╭──
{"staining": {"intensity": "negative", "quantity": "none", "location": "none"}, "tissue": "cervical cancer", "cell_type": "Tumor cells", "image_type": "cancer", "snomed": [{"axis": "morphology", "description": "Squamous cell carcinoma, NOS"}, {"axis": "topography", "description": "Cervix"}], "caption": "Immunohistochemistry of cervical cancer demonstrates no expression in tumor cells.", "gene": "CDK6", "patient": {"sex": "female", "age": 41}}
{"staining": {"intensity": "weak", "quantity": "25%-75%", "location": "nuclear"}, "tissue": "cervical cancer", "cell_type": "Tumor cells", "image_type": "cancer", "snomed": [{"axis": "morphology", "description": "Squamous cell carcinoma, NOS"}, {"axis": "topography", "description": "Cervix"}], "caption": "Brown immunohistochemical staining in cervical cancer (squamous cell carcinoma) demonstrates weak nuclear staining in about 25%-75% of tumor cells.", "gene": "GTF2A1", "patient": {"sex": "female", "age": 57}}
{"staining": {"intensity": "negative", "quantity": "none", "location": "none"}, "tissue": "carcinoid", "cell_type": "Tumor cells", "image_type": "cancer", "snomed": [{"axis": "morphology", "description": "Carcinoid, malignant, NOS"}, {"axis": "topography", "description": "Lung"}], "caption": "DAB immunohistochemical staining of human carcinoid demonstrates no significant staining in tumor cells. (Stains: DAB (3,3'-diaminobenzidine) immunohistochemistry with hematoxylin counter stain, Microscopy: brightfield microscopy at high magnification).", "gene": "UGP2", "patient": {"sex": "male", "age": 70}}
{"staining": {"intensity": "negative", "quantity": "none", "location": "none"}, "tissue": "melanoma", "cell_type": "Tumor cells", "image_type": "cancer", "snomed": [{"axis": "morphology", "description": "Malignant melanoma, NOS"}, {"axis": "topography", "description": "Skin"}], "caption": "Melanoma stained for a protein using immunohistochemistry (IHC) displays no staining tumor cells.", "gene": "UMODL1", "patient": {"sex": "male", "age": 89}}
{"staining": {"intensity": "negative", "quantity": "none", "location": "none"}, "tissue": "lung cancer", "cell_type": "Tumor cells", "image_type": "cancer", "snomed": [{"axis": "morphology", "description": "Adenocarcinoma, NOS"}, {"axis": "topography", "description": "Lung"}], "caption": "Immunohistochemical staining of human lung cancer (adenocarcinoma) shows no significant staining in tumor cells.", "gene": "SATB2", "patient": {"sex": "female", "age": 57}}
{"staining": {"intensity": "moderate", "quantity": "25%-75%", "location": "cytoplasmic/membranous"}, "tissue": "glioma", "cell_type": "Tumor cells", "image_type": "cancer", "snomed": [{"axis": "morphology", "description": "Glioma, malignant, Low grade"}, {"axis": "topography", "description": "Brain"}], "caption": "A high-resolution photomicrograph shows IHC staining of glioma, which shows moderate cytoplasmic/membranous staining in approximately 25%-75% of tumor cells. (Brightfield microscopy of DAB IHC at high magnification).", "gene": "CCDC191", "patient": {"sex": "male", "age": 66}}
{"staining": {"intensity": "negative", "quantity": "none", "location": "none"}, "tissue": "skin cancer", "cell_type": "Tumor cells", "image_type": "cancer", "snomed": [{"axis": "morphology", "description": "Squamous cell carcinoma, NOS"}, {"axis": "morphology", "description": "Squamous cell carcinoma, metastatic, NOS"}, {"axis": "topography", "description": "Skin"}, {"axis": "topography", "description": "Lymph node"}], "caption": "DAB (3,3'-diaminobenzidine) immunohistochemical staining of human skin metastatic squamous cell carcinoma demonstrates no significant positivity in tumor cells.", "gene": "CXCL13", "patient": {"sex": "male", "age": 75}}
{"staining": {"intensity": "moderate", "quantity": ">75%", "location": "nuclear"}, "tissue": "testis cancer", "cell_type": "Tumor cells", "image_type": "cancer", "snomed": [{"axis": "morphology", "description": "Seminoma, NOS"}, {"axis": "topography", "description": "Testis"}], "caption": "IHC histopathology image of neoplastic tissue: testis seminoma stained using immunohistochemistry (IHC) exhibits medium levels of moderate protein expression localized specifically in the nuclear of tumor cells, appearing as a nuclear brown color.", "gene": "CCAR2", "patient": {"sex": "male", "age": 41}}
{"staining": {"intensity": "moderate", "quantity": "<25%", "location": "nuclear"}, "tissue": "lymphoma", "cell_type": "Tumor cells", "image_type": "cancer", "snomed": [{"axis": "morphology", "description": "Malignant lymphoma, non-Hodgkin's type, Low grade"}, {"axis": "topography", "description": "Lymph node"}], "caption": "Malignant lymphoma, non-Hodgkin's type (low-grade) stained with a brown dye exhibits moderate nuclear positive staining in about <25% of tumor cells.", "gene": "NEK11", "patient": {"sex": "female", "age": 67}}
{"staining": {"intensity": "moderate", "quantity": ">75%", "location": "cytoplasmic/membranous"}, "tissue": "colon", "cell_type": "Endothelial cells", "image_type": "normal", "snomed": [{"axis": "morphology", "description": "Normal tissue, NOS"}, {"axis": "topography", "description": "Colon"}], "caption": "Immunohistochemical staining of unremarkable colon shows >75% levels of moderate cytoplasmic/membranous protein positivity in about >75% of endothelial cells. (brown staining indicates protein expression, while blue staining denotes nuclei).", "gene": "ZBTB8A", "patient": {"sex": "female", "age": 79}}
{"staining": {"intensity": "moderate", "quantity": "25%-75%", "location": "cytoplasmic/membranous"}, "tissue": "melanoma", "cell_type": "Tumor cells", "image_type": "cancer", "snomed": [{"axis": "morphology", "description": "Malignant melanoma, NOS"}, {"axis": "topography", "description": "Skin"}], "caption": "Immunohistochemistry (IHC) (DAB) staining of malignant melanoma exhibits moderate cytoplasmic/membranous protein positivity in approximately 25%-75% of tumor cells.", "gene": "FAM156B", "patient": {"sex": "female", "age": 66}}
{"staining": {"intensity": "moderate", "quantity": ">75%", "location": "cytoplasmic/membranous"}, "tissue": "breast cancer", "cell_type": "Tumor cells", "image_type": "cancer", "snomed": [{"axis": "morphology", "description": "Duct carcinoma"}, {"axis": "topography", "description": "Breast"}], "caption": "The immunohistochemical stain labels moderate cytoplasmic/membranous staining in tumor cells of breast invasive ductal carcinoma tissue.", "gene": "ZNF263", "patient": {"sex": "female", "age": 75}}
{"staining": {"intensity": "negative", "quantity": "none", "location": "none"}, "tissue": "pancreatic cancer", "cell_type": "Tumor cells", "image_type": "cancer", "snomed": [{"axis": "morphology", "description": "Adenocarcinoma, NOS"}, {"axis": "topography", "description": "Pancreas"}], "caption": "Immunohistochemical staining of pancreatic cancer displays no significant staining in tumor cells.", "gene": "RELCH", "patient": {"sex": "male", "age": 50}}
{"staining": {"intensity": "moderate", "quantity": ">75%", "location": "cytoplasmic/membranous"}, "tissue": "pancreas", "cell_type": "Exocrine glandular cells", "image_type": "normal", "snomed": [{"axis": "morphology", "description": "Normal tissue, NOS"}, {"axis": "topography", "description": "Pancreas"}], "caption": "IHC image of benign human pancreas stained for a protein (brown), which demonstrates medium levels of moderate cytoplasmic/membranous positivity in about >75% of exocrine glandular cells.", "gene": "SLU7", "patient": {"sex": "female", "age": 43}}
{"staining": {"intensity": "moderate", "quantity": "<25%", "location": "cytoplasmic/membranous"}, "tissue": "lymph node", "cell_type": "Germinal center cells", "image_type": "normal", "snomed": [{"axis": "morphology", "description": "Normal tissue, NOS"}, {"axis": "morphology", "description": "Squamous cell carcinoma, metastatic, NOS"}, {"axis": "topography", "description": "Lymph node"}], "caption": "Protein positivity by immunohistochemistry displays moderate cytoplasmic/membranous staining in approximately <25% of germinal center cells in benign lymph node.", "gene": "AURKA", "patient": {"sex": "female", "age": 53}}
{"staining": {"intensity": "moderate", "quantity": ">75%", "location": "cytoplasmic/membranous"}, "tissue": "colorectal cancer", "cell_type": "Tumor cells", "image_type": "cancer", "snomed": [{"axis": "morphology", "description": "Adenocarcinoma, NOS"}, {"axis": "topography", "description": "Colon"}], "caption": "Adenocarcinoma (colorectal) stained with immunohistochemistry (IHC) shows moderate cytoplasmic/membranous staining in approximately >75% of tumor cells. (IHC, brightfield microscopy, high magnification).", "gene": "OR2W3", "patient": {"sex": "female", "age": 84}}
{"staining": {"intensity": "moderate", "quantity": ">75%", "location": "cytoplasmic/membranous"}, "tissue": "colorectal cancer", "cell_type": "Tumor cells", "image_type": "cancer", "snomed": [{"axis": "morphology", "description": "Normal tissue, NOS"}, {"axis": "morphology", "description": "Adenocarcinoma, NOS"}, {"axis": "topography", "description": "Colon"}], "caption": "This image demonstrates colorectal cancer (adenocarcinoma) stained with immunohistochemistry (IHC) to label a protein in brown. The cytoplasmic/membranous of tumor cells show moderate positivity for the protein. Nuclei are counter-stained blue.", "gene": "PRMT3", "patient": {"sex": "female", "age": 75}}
╰──
> **Task requirements**
Copy out the lines beginning at the one that contains "(colorectal) stained with". Stop at the final line of the data, and include it.

> **Reply to the exercise**
{"staining": {"intensity": "moderate", "quantity": ">75%", "location": "cytoplasmic/membranous"}, "tissue": "colorectal cancer", "cell_type": "Tumor cells", "image_type": "cancer", "snomed": [{"axis": "morphology", "description": "Adenocarcinoma, NOS"}, {"axis": "topography", "description": "Colon"}], "caption": "Adenocarcinoma (colorectal) stained with immunohistochemistry (IHC) shows moderate cytoplasmic/membranous staining in approximately >75% of tumor cells. (IHC, brightfield microscopy, high magnification).", "gene": "OR2W3", "patient": {"sex": "female", "age": 84}}
{"staining": {"intensity": "moderate", "quantity": ">75%", "location": "cytoplasmic/membranous"}, "tissue": "colorectal cancer", "cell_type": "Tumor cells", "image_type": "cancer", "snomed": [{"axis": "morphology", "description": "Normal tissue, NOS"}, {"axis": "morphology", "description": "Adenocarcinoma, NOS"}, {"axis": "topography", "description": "Colon"}], "caption": "This image demonstrates colorectal cancer (adenocarcinoma) stained with immunohistochemistry (IHC) to label a protein in brown. The cytoplasmic/membranous of tumor cells show moderate positivity for the protein. Nuclei are counter-stained blue.", "gene": "PRMT3", "patient": {"sex": "female", "age": 75}}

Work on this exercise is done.